La presencia del oxidado buque de 100.000 toneladas prepara el escenario para otra dramática operación de las Fuerzas Especiales en alta mar, en caso de que el presidente de Estados Unidos decida intervenir.
La presencia de Arcusat se produjo cuando el Reino Unido se comprometió a intensificar el apoyo a las operaciones lideradas por Estados Unidos contra los petroleros rusos, iraníes y venezolanos.
El ministro del gabinete, Douglas Alexander, dijo que Gran Bretaña estaba “absolutamente dispuesta” a hacer más después de la dramática intervención del miércoles que implicó la incautación de buques petroleros en el Atlántico Norte.
El secretario escocés añadió: ‘El barco es parte de una flota en la sombra que financia el esfuerzo bélico de Rusia en Ucrania.
“Nuestros intereses nacionales se sirven mejor si evitamos los combustibles ilegales del terrorismo, los conflictos y la miseria en Ucrania, Oriente Medio o cualquier otro lugar”.
La promesa del gobierno se produce después de que soldados fuertemente armados abordaran barcos respaldados por el Kremlin en condiciones brutales.
Comandos estadounidenses descendieron de helicópteros Black Hawk, mientras enormes olas chocaban contra la Marinera, para interceptar el barco cuando se acercaba un submarino ruso.
Un petrolero zombie con destino a Rusia pasó por el Canal de la Mancha el jueves por la noche en flagrante protesta contra Donald Trump. La presencia de Arcusat se produjo cuando el Reino Unido se comprometió a intensificar el apoyo a las operaciones lideradas por Estados Unidos contra los petroleros rusos, iraníes y venezolanos. Foto de : The Arcusat
El ministro del gabinete, Douglas Alexander, dijo que Gran Bretaña estaba “absolutamente dispuesta” a hacer más después de la dramática intervención del miércoles que implicó la incautación de petroleros (en la foto) en el Atlántico Norte.
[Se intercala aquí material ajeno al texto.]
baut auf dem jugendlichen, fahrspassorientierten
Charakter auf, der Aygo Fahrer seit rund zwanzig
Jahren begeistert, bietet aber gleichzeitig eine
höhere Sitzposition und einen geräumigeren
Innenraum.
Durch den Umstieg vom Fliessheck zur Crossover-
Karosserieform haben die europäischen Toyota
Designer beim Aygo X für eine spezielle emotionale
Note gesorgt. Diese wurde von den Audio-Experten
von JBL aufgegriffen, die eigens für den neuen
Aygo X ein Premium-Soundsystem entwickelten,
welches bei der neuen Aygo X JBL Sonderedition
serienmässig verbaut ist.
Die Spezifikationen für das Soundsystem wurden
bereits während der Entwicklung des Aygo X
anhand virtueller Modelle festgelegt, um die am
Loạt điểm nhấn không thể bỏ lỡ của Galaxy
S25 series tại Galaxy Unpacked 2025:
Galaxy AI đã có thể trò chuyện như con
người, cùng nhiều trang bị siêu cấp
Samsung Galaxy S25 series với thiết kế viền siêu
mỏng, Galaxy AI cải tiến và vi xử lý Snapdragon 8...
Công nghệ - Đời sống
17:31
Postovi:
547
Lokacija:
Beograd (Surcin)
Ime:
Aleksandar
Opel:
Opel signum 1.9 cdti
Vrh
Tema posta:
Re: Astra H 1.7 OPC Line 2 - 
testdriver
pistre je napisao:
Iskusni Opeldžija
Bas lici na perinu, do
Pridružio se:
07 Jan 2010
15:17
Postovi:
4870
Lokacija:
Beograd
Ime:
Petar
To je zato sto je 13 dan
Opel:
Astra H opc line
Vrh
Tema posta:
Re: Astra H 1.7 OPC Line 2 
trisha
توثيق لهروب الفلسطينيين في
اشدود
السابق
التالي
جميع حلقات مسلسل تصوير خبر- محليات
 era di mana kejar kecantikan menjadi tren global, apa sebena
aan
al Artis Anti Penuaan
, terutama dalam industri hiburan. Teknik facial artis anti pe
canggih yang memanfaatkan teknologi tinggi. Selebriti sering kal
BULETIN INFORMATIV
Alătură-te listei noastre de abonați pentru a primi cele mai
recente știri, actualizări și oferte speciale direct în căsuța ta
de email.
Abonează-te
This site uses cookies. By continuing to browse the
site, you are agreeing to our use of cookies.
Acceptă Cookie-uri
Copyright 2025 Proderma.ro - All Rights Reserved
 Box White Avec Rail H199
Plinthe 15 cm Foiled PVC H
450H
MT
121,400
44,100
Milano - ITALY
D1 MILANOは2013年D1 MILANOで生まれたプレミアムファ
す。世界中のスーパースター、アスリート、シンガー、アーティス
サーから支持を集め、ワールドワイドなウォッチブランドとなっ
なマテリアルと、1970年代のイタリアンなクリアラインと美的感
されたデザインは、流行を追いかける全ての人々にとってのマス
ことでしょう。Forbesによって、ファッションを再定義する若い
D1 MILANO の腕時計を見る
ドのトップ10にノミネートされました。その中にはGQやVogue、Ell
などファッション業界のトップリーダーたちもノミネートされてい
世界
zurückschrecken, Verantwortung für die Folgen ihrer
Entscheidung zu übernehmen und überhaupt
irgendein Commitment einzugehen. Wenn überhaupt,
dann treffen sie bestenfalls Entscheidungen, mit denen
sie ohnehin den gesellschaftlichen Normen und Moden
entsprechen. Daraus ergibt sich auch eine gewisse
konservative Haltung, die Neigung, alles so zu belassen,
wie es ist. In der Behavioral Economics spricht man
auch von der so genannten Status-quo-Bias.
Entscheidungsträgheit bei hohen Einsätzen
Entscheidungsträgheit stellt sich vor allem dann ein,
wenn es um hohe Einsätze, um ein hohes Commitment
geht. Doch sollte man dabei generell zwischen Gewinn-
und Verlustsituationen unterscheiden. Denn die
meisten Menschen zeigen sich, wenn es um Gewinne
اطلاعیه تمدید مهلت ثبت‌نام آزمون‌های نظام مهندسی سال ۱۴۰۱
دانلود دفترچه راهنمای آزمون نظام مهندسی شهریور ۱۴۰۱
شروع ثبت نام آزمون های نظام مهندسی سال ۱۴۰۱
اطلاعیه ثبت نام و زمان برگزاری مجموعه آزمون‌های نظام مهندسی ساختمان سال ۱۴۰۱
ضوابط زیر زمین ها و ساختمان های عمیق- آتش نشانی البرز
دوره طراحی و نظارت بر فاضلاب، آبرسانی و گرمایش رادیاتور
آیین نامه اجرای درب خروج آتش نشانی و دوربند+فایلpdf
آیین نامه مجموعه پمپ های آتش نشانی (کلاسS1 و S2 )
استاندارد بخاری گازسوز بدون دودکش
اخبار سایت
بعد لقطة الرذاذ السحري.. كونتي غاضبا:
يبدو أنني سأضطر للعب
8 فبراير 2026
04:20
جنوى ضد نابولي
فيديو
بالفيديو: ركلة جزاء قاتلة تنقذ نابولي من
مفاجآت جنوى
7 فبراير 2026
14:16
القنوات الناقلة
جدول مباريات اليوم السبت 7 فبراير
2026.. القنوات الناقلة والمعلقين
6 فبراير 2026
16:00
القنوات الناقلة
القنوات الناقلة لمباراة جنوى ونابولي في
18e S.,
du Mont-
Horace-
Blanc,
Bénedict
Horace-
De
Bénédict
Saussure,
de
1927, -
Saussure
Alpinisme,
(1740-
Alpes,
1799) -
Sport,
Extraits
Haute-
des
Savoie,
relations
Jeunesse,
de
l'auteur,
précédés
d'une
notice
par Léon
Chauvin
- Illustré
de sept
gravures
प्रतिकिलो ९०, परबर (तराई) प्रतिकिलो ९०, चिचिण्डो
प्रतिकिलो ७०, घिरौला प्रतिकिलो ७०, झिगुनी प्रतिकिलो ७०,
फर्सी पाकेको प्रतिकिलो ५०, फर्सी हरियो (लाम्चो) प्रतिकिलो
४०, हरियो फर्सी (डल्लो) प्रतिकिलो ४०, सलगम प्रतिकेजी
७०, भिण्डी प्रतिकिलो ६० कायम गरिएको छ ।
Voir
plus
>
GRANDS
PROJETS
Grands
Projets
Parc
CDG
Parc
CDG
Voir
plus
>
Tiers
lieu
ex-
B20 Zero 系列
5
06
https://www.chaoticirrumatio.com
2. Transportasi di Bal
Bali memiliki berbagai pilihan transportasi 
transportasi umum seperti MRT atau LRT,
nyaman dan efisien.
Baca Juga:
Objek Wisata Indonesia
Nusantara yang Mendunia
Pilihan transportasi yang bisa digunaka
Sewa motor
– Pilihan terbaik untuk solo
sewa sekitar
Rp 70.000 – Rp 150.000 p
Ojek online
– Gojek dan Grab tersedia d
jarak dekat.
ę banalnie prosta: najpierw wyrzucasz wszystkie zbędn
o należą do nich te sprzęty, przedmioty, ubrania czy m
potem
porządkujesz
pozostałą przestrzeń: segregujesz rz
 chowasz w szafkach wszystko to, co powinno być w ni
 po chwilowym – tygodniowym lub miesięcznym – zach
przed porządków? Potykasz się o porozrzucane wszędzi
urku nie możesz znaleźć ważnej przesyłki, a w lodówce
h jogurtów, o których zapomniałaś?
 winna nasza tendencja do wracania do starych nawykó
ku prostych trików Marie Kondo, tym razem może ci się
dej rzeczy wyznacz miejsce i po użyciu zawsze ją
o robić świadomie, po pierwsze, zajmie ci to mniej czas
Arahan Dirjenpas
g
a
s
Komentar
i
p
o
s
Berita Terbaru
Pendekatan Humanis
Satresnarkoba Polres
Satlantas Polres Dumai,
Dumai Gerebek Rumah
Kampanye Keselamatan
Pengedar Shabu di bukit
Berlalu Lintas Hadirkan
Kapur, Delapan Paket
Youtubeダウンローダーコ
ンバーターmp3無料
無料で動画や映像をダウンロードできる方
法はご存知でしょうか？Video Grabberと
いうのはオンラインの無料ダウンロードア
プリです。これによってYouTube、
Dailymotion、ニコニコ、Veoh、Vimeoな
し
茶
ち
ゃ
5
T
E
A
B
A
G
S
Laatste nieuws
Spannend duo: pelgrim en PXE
El presidente de los Estados Unidos, Donald Trump, se dirige a los republicanos de la Cámara de Representantes en su retiro anual de la Conferencia de Temas, en el Centro Kennedy, rebautizado como Centro Trump-Kennedy por la Junta Directiva nombrada por Trump, en Washington, DC, EE. UU., el 6 de enero de 2026.
El último barco ruso rebelde, Arkusat, un petrolero de 800 pies anteriormente conocido como Tavian y Tia, zarpó de Türkiye el mes pasado.
Anteriormente estuvo basado en Primorsk, Rusia, y vinculado a una flota fantasma multimillonaria respaldada por Moscú.
Según los informes, el barco está en malas condiciones y lo llaman “petrolero zombie”, ya que ha asumido la identidad del barco para evadir a los agentes del orden.
Al hacerse pasar por varios buques no autorizados y “suplantar” a los guardacostas asumiendo números de identificación de buques válidos, evadió la captura durante meses.
El barco ha navegado bajo diversas banderas como Camerún y Tanzania.
Y no es su primer viaje a través del estrecho de Dover, ya que fue vista al este de la costa inglesa en octubre y diciembre transportando 730.000 barriles de petróleo crudo ruso.
Se estima que la flota fantasma mundial incluye 1.500 barcos, de los cuales 400 están vinculados a Venezuela.
Algunos de estos buques en la sombra han estado vinculados a una campaña del Kremlin para destruir cables submarinos que transportan comunicaciones occidentales vitales en el Mar del Norte y la región del Báltico.
Después de una audaz operación conjunta estadounidense-británica para interceptar a los marineros, China acusó a Estados Unidos de “violaciones graves” del derecho internacional al apoderarse de ese barco y del MT Sofia de bandera rusa en el Caribe el mismo día.
Moscú afirmó que los marineros habían recibido permiso temporal para navegar bajo bandera rusa y se dirigían pacíficamente a uno de sus puertos.